The FY 2002 Budget Request for the Graduate Education
(DGE) Subactivity is $95.50 million, an increase of $7.75 million,
or 8.8 percent, over the FY 2001 Current Plan of $87.75 million.
(Millions of Dollars)
|Graduate Student Support
The Graduate Education Subactivity aims to recognize
and support a diverse pool of outstanding individuals in their pursuit
of advanced science, mathematics, engineering, and technology education;
encourage reform of graduate education; and strengthen links between
higher education and K-12 education. These efforts will help strengthen
U.S. education at all levels and help ensure continued U.S. economic
and research preeminence. Individuals are supported through research
and teaching fellowships and traineeships at the graduate level.

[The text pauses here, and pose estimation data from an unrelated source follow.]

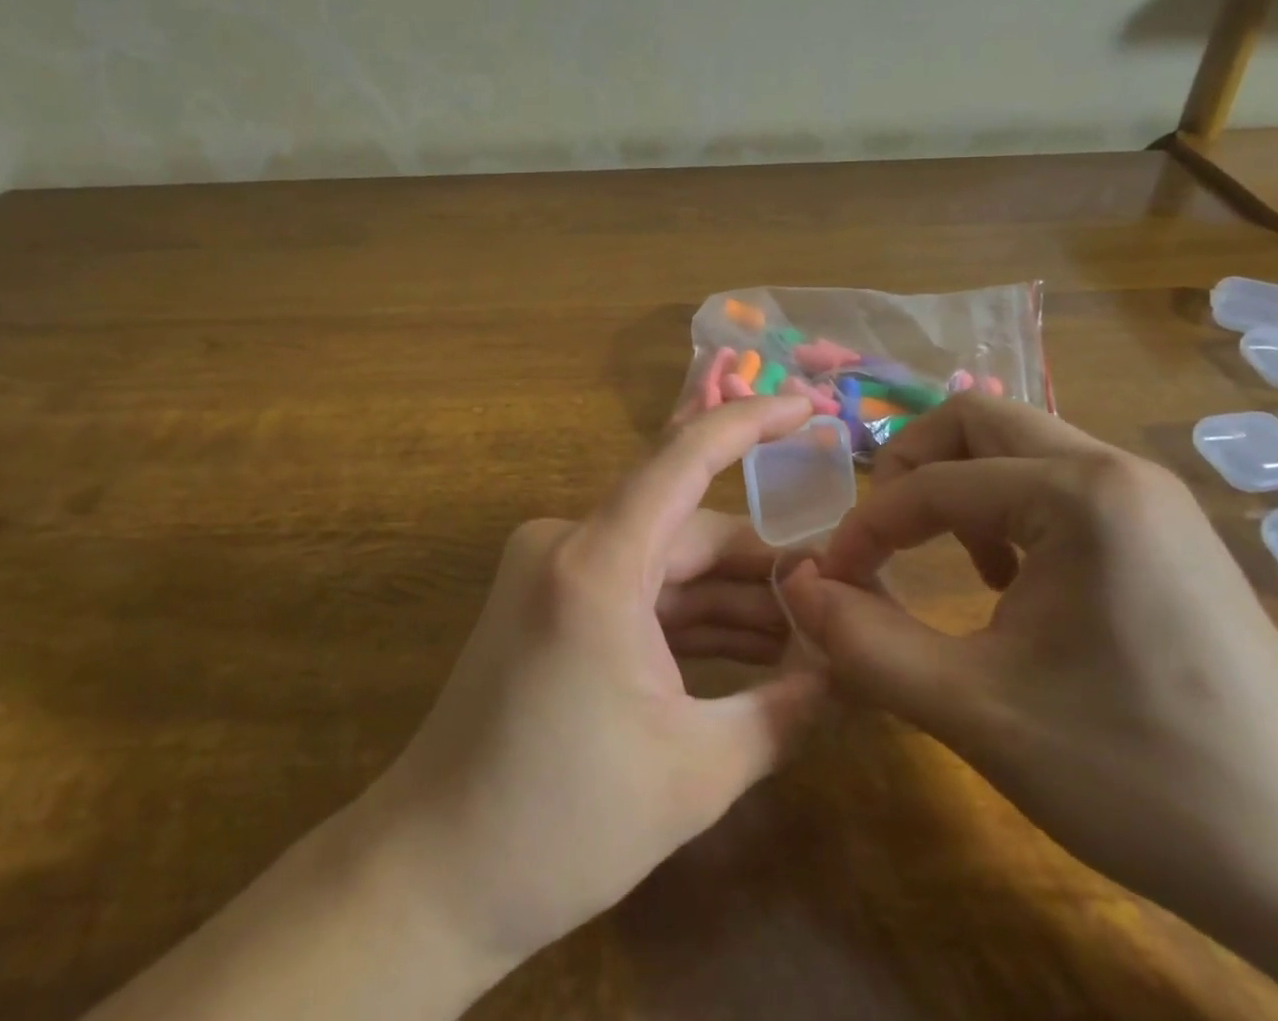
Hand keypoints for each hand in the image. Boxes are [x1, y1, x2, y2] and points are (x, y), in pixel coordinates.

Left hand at [90, 396, 825, 1020]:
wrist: (435, 872)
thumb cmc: (562, 825)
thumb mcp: (696, 773)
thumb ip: (783, 709)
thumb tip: (842, 669)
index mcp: (597, 565)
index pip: (684, 458)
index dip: (749, 421)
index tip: (807, 404)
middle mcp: (568, 543)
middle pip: (686, 528)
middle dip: (760, 565)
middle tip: (835, 600)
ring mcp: (553, 567)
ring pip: (663, 559)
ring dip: (729, 594)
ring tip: (805, 635)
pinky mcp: (549, 597)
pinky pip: (635, 586)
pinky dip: (687, 612)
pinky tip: (748, 647)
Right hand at [780, 395, 1277, 1014]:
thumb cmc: (1144, 780)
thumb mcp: (978, 712)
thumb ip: (865, 643)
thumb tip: (792, 588)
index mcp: (1079, 495)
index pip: (931, 483)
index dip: (864, 528)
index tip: (829, 581)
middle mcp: (1116, 469)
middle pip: (975, 420)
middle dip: (909, 466)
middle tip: (878, 534)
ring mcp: (1148, 496)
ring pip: (1016, 446)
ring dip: (958, 486)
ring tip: (946, 561)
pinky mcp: (1164, 531)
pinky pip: (1055, 483)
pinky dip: (1004, 508)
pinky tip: (1008, 583)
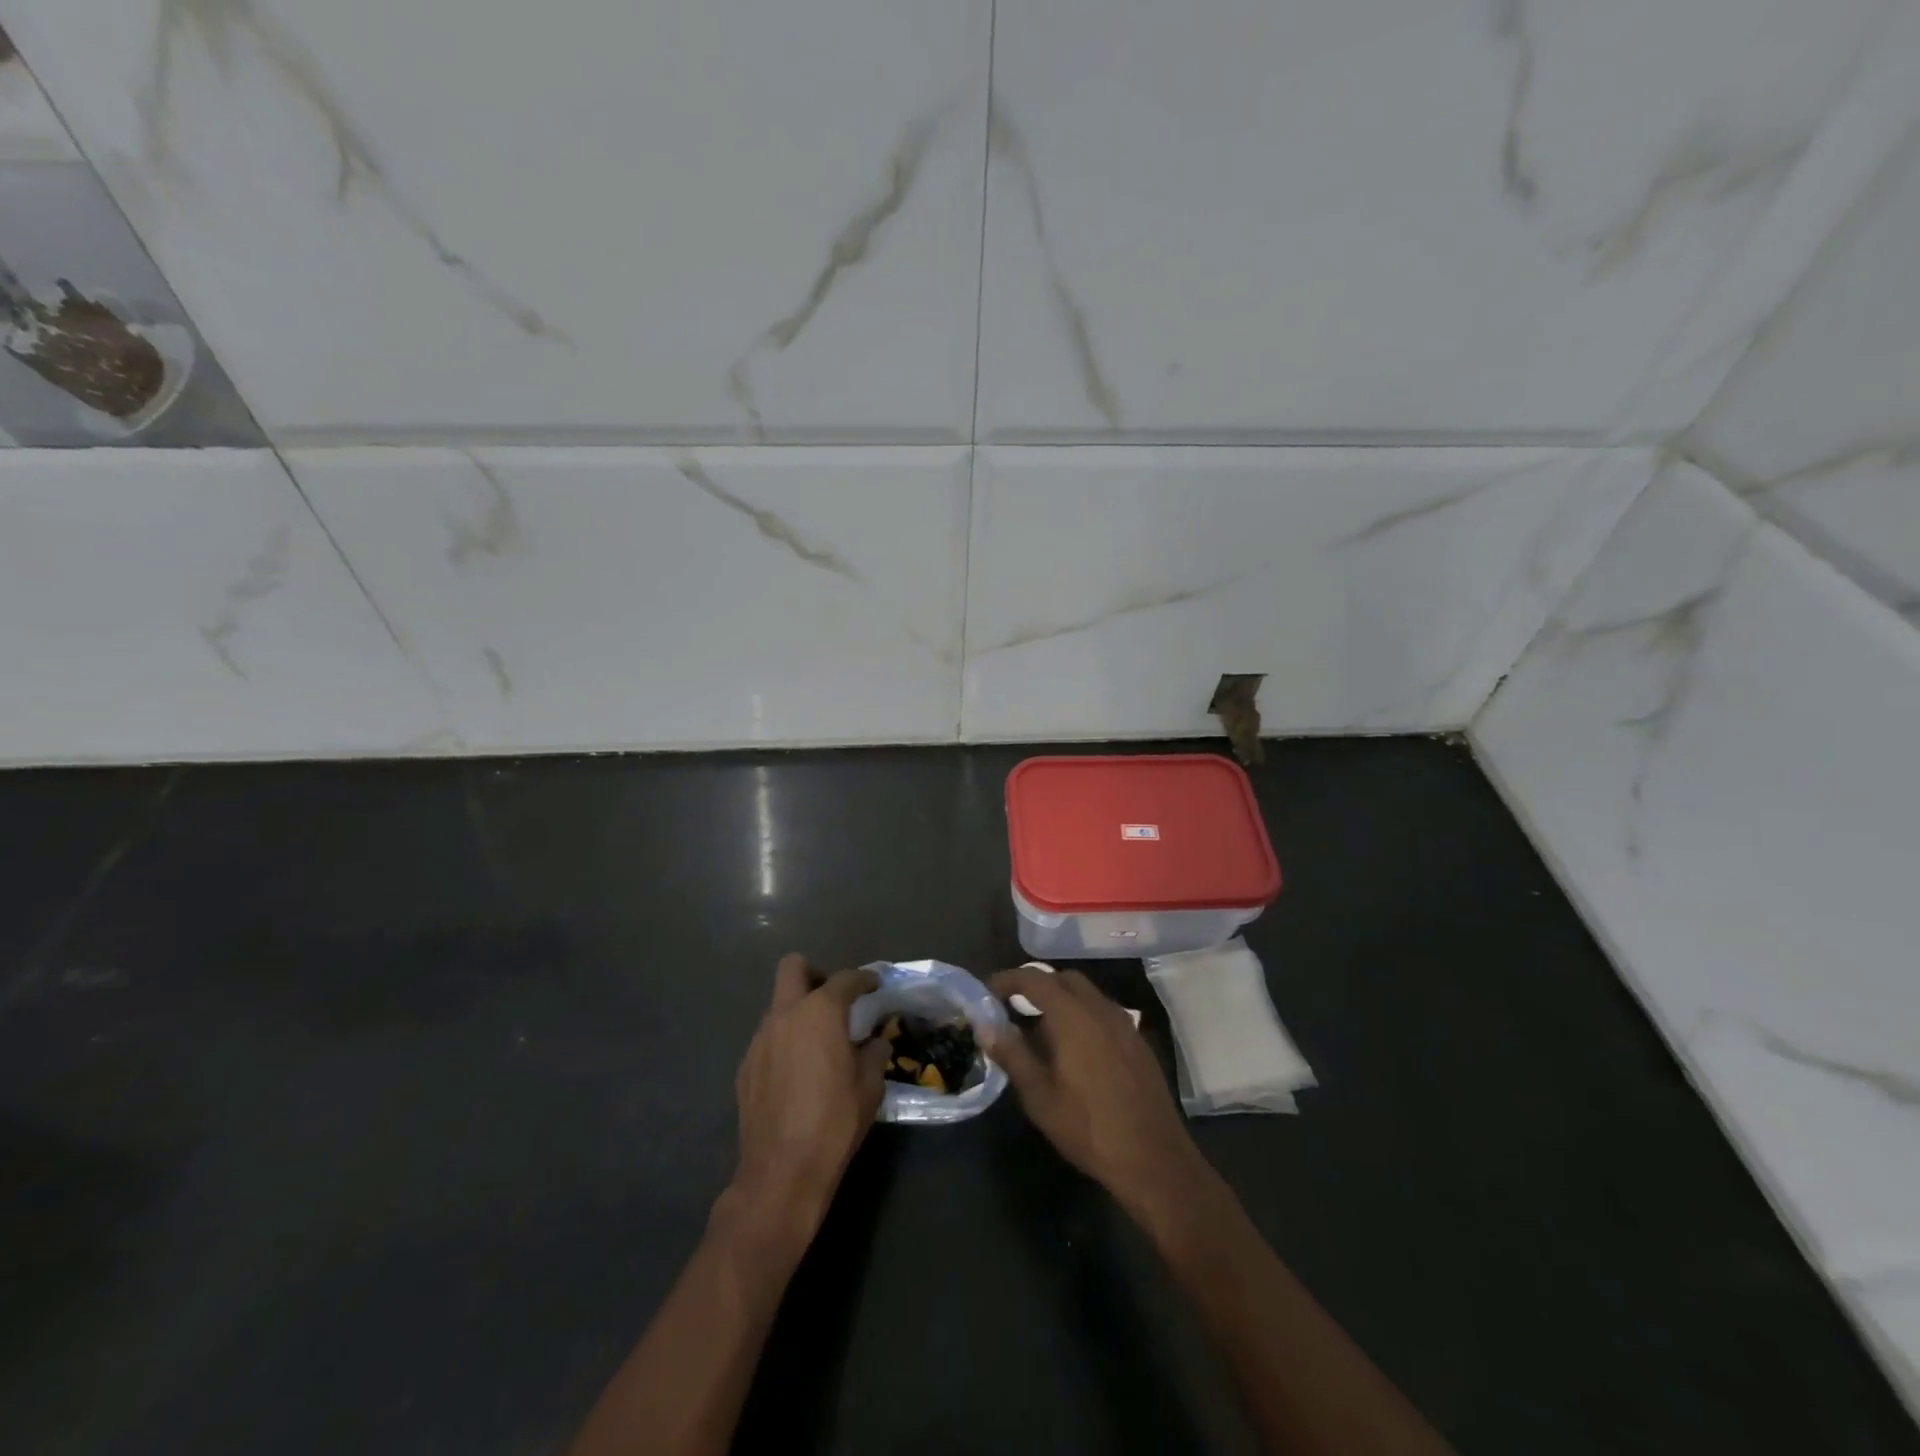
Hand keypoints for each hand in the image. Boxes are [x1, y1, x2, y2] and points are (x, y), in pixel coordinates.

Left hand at [726, 955, 886, 1242]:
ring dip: (798, 1012)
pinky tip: (797, 1072)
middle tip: (833, 998)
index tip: (874, 984)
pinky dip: (784, 1041)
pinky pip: (768, 1038)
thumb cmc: (835, 1121)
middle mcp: (785, 1015)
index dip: (863, 979)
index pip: (845, 979)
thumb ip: (873, 1053)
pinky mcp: (746, 1066)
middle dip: (814, 974)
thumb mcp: (869, 1086)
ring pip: (778, 1005)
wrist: (782, 1170)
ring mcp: (760, 1039)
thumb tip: (873, 1042)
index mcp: (820, 1012)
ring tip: (818, 1042)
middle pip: (793, 968)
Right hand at [986, 967, 1207, 1218]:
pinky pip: (1103, 1012)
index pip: (1035, 979)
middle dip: (1035, 986)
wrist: (1154, 1159)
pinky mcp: (1137, 1041)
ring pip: (1086, 994)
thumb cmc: (1089, 1128)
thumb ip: (1012, 1055)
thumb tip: (985, 1026)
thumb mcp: (1039, 1096)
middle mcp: (1101, 1009)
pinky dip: (1081, 1015)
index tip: (987, 992)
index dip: (1008, 980)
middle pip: (1064, 979)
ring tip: (1039, 1031)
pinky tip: (1073, 1049)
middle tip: (1012, 1008)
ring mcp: (1124, 1024)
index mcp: (1074, 1017)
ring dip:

The increase of $7.75 million reflects the Foundation's commitment
to increasing graduate stipend levels over time to attract the high
quality students necessary for the nation's future.
Graduate Research Fellowships (GRF) provide support
for the most promising science, mathematics, and engineering students
in the U.S. to develop their knowledge and skills so that they perform
at the forefront of education and research. In FY 2002, priorities
include restoring the number of new awards to 900 (up from 850 in
FY 2001), achieving greater diversity in the applicant and awardee
pools, and continuing to increase support levels to strengthen the
competitiveness and prestige of the program. Since 1952, nearly
36,000 U.S. students have received GRF awards, and many have made
substantial contributions to scientific research and to society.
Funding for this program increases by $3.67 million to $58.75 million.
In academic year (AY) 2001-2002, the annual stipend will be increased
by $1,200 to $18,000, and the cost-of-education allowance will be
maintained at $10,500, with approximately 2,400 active Fellows.
This meets NSF's commitments for AY 2001-2002 and maintains progress
toward the planned stipend level of $20,500 for AY 2002-2003.
Graduate Research Fellows report many noteworthy
accomplishments as well as positive effects of the award. In 2000,
17 Fellows reported that they submitted applications for, or were
awarded, patents. For example, Robert Rossi, a Fellow in Chemistry
and Chemical Engineering at the California Institute of Technology,
applied for a patent on a method to modify the surface properties
of silicon for the purposes of natural lithography using a process
that leaves behind no chemical residue. This is used in his research
on converting light into electrical and chemical energy. He took
a one-year leave from his fellowship to improve a laboratory course
in the Chemistry Department, and to prepare curriculum materials
and teach at a local high school.
Graduate Teaching Fellowships in K-12 Education
(GK-12) support graduate and advanced undergraduate SMET students
as content resources for K-12 teachers. This program links the acknowledged
excellence of U.S. graduate education with the critical needs of
the K-12 sector. Graduate Teaching Fellows assist K-12 teachers
in the science and mathematics content of their teaching, demonstrate
key science and mathematics concepts, and gain pedagogical skills
necessary at all education levels. Professional development opportunities
are also provided for the K-12 teachers. In AY 2002-2003, the Graduate
Teaching Fellows' annual stipends will be increased to $20,500.
Approximately 580 graduate and 230 advanced undergraduate students
will be supported. The FY 2002 EHR Request for GK-12 is $22.41 million,
an increase of $2.70 million over the FY 2001 Current Plan.
Fellows from the University of Pennsylvania GK-12
Project (ACCESS Science) assisted West Philadelphia High School
students in engineering and building an electric vehicle. For
the first time in the history of the American Tour de Sol (the
country's largest electric vehicle competition), an inner-city
high school competed successfully, finishing in sixth place in
Integrative Graduate Education and Research Traineeships
(lGERT), an NSF-wide program initiated in FY 1998, promotes
new paradigms in graduate education. Graduate students engage in
a broad array of coursework and research opportunities that cross
disciplinary boundaries; explore career options through internships;
develop skills such as communication, computation, and teamwork;
and engage in international activities. Support for IGERT within
EHR increases by $2.39 million, to $14.34 million in FY 2002. Stipends
for Graduate Trainees will be increased in AY 2002-2003 to $20,500
per year; approximately 1,160 trainees will be supported.